━━ Extract to read ━━
GrilledSteezeSandwich said:


> I always thought there was an overabundance in food..




Have you missed the Sally Struthers commercials that have aired for the past twenty years?


----------



## GrilledSteezeSandwich (Apr 22, 2008)

deadheadskier said:


> Have you missed the Sally Struthers commercials that have aired for the past twenty years?



Yeah but there's plenty of food in the world..it's just that those areas are too arid for good farming, too poor to buy food, and their governments are so corrupt that even food donations usually don't make it to the people.  BTW Sally Struthers was way hotter in All in the Family...she and Meathead Rob Reiner ate enough food for an African village..


----------



## twinplanx (Apr 23, 2008)

WOW... Some good information there.  ckofer post was especially informative. (if some what dated)
And to think I really just started this thread because the current situation has become a major factor in deciding to head to Tux's this weekend.


----------



## ckofer (Apr 26, 2008)
━━━
━━ Extracted material ━━
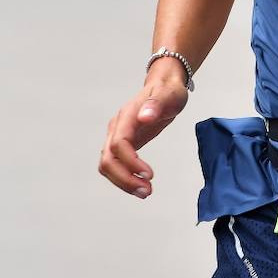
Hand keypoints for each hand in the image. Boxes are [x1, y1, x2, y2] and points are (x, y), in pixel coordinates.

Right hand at [98, 61, 189, 198]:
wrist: (164, 85)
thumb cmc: (168, 90)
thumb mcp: (170, 95)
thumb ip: (157, 104)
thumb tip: (145, 116)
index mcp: (127, 116)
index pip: (118, 144)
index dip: (130, 162)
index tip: (149, 174)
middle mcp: (117, 127)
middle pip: (108, 159)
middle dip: (125, 179)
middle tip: (147, 191)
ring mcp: (117, 135)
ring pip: (108, 165)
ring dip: (123, 182)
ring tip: (146, 192)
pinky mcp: (122, 143)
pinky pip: (116, 165)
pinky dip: (125, 177)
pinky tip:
━━━
Activities |
(a) In the forum thread, which show does GrilledSteezeSandwich say Sally Struthers was in?
(b) Sum up the forum thread in two sentences.
(c) Revise the part of the forum thread between "Yeah but there's" and "(Apr 23, 2008)", inclusive, putting "entire town" in place of "African village".
The lines after the forum thread have no role here.

Per-task outputs |
(a) All in the Family.

(b) When GrilledSteezeSandwich says there always seemed to be an overabundance of food, deadheadskier points to the Sally Struthers commercials of the past twenty years. GrilledSteezeSandwich replies that the world has plenty of food but some areas are too arid, too poor, or too corruptly governed for it to reach people, and twinplanx, who started the thread, calls the information good.

(c)
Yeah but there's plenty of food in the world..it's just that those areas are too arid for good farming, too poor to buy food, and their governments are so corrupt that even food donations usually don't make it to the people.  BTW Sally Struthers was way hotter in All in the Family...she and Meathead Rob Reiner ate enough food for an entire town..


----------



## twinplanx (Apr 23, 2008)